**Work request:** What is needed here is a faithful repeat of every entry, with no character changed.

[Pose estimation data]
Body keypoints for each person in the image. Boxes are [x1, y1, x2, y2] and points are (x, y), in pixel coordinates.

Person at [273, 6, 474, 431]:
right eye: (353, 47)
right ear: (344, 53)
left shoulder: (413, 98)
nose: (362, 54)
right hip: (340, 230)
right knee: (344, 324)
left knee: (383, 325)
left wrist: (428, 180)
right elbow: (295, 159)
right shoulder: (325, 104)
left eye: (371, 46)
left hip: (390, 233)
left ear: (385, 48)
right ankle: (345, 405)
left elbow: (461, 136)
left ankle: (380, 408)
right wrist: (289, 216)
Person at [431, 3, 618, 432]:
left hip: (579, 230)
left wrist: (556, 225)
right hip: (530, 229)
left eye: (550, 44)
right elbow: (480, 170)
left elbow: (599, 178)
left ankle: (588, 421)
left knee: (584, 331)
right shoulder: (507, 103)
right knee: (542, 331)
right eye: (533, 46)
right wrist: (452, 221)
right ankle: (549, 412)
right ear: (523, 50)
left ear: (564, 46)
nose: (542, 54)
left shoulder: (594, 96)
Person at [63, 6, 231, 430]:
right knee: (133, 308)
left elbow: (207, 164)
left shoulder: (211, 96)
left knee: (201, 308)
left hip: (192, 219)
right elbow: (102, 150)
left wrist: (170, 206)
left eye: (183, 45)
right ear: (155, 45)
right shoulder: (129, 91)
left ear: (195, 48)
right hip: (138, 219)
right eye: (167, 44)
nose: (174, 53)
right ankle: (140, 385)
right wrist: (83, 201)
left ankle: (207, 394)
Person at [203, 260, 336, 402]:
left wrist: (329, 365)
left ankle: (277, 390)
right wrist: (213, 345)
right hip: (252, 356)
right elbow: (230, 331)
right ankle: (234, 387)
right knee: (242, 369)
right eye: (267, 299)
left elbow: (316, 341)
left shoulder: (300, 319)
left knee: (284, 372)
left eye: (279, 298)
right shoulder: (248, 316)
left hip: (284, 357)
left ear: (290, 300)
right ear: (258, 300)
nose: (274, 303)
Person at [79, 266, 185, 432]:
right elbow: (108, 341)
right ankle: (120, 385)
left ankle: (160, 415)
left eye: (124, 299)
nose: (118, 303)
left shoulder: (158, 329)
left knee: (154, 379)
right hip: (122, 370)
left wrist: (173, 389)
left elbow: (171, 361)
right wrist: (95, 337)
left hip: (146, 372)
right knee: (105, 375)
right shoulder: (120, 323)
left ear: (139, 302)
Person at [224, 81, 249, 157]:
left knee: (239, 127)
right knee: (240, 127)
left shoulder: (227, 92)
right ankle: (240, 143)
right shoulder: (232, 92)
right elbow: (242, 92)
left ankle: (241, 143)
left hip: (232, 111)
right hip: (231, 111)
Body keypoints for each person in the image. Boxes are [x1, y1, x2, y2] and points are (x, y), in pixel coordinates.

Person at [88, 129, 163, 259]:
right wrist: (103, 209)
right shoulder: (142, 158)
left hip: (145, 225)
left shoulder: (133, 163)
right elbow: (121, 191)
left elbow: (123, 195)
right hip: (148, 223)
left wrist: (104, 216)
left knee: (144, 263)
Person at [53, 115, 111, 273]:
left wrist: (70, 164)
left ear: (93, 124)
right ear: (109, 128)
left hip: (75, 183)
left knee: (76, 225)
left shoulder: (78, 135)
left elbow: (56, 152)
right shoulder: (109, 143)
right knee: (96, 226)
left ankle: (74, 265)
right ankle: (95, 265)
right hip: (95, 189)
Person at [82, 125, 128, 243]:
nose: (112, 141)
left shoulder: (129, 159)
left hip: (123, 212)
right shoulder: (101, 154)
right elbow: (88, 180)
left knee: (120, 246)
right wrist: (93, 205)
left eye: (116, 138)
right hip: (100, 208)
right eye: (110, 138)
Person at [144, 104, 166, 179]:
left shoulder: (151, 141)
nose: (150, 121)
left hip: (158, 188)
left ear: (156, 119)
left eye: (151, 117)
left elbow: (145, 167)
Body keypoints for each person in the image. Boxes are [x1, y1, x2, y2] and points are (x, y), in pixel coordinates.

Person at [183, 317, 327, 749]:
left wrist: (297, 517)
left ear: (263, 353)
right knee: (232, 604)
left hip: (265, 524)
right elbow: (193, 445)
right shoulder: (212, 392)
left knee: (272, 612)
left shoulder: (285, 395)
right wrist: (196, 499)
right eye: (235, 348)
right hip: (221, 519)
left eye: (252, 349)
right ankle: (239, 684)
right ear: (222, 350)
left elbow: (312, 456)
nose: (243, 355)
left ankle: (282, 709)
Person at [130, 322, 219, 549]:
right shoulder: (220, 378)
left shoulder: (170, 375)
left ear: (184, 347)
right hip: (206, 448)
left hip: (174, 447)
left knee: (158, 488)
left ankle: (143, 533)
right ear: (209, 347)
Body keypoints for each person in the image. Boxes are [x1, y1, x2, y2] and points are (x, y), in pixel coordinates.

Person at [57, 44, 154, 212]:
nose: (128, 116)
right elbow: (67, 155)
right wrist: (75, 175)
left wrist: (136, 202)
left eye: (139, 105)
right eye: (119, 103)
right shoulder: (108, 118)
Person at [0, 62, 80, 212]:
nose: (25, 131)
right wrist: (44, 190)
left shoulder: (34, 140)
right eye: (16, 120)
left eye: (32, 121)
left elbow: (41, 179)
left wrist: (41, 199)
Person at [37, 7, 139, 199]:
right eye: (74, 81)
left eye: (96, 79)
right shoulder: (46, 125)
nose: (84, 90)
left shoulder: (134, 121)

**Solution to the problem:**
Body keypoints for each person in the image. Boxes are [x1, y1, x2, y2] and points are (x, y), in pixel coordinates.

Person at [273, 6, 474, 431]:
right eye: (353, 47)
right ear: (344, 53)
left shoulder: (413, 98)
nose: (362, 54)
right hip: (340, 230)
right knee: (344, 324)
left knee: (383, 325)
left wrist: (428, 180)
right elbow: (295, 159)
right shoulder: (325, 104)
left eye: (371, 46)
left hip: (390, 233)
left ear: (385, 48)
right ankle: (345, 405)
left elbow: (461, 136)
left ankle: (380, 408)
right wrist: (289, 216)
Person at [431, 3, 618, 432]:
left hip: (579, 230)
left wrist: (556, 225)
right hip: (530, 229)
left eye: (550, 44)
right elbow: (480, 170)
left elbow: (599, 178)
left ankle: (588, 421)
left knee: (584, 331)
right shoulder: (507, 103)
right knee: (542, 331)
right eye: (533, 46)
right wrist: (452, 221)
right ankle: (549, 412)
right ear: (523, 50)
left ear: (564, 46)
nose: (542, 54)
left shoulder: (594, 96)
Person at [63, 6, 231, 430]:
right knee: (133, 308)
left elbow: (207, 164)
left shoulder: (211, 96)
left knee: (201, 308)
left hip: (192, 219)
right elbow: (102, 150)
left wrist: (170, 206)
left eye: (183, 45)
right ear: (155, 45)
right shoulder: (129, 91)
left ear: (195, 48)
right hip: (138, 219)
right eye: (167, 44)
nose: (174, 53)
right ankle: (140, 385)
right wrist: (83, 201)
left ankle: (207, 394)
Person at [203, 260, 336, 402]:
left wrist: (329, 365)
left ankle: (277, 390)
right wrist: (213, 345)
right hip: (252, 356)
right elbow: (230, 331)
right ankle: (234, 387)
right knee: (242, 369)
right eye: (267, 299)
left elbow: (316, 341)
left shoulder: (300, 319)
left knee: (284, 372)
left eye: (279, 298)
right shoulder: (248, 316)
left hip: (284, 357)
left ear: (290, 300)
right ear: (258, 300)
nose: (274, 303)
Person at [79, 266, 185, 432]:
right elbow: (108, 341)
right ankle: (120, 385)
left ankle: (160, 415)
left eye: (124, 299)
nose: (118, 303)
left shoulder: (158, 329)
left knee: (154, 379)
right hip: (122, 370)
left wrist: (173, 389)
left elbow: (171, 361)
right wrist: (95, 337)
left hip: (146, 372)
right knee: (105, 375)
right shoulder: (120, 323)
left ear: (139, 302)
Person at [224, 81, 249, 157]:
left knee: (239, 127)
right knee: (240, 127)
left shoulder: (227, 92)
right ankle: (240, 143)
right shoulder: (232, 92)
right elbow: (242, 92)
left ankle: (241, 143)
left hip: (232, 111)
right hip: (231, 111)
Body keypoints for each person in the image. Boxes are [x1, y1, x2, y2] and points are (x, y), in pixel coordinates.

Person at [88, 129, 163, 259]:
right wrist: (103, 209)
right shoulder: (142, 158)
left hip: (145, 225)
left shoulder: (133, 163)
right elbow: (121, 191)
left elbow: (123, 195)
right hip: (148, 223)
left wrist: (104, 216)
left knee: (144, 263)
Person at [53, 115, 111, 273]:
left wrist: (70, 164)
left ear: (93, 124)
right ear: (109, 128)
left hip: (75, 183)
left knee: (76, 225)
left shoulder: (78, 135)
left elbow: (56, 152)
right shoulder: (109, 143)
right knee: (96, 226)
left ankle: (74, 265)
right ankle: (95, 265)
right hip: (95, 189)
Person at [82, 125, 128, 243]:
nose: (112, 141)
left shoulder: (129, 159)
left hip: (123, 212)
right shoulder: (101, 154)
right elbow: (88, 180)
left knee: (120, 246)
right wrist: (93, 205)
left eye: (116, 138)
right hip: (100, 208)
right eye: (110, 138)
Person at [144, 104, 166, 179]:
left shoulder: (151, 141)
nose: (150, 121)
left hip: (158, 188)
left ear: (156, 119)
left eye: (151, 117)
left elbow: (145, 167)
Body keypoints for each person in the image. Boxes are [x1, y1, x2, y2] and points are (x, y), in pixel coordinates.

Person at [183, 317, 327, 749]:
left wrist: (297, 517)
left ear: (263, 353)
right knee: (232, 604)
left hip: (265, 524)
right elbow: (193, 445)
right shoulder: (212, 392)
left knee: (272, 612)
left shoulder: (285, 395)
right wrist: (196, 499)
right eye: (235, 348)
right hip: (221, 519)
left eye: (252, 349)
right ankle: (239, 684)
right ear: (222, 350)
left elbow: (312, 456)
nose: (243, 355)
left ankle: (282, 709)
Person at [130, 322, 219, 549]:
right shoulder: (220, 378)
left shoulder: (170, 375)
left ear: (184, 347)
right hip: (206, 448)
left hip: (174, 447)
left knee: (158, 488)
left ankle: (143, 533)
right ear: (209, 347)
Body keypoints for each person in the image. Boxes are [x1, y1, x2, y2] and points are (x, y), in pixel coordinates.

Person at [57, 44, 154, 212]:
nose: (128, 116)
right elbow: (67, 155)
right wrist: (75, 175)
left wrist: (136, 202)
left eye: (139, 105)
right eye: (119, 103)
right shoulder: (108, 118)
Person at [0, 62, 80, 212]:
nose: (25, 131)
right wrist: (44, 190)
left shoulder: (34, 140)
right eye: (16, 120)
left eye: (32, 121)
left elbow: (41, 179)
left wrist: (41, 199)
Person at [37, 7, 139, 199]:
right eye: (74, 81)
left eye: (96, 79)
right shoulder: (46, 125)
nose: (84, 90)
left shoulder: (134, 121)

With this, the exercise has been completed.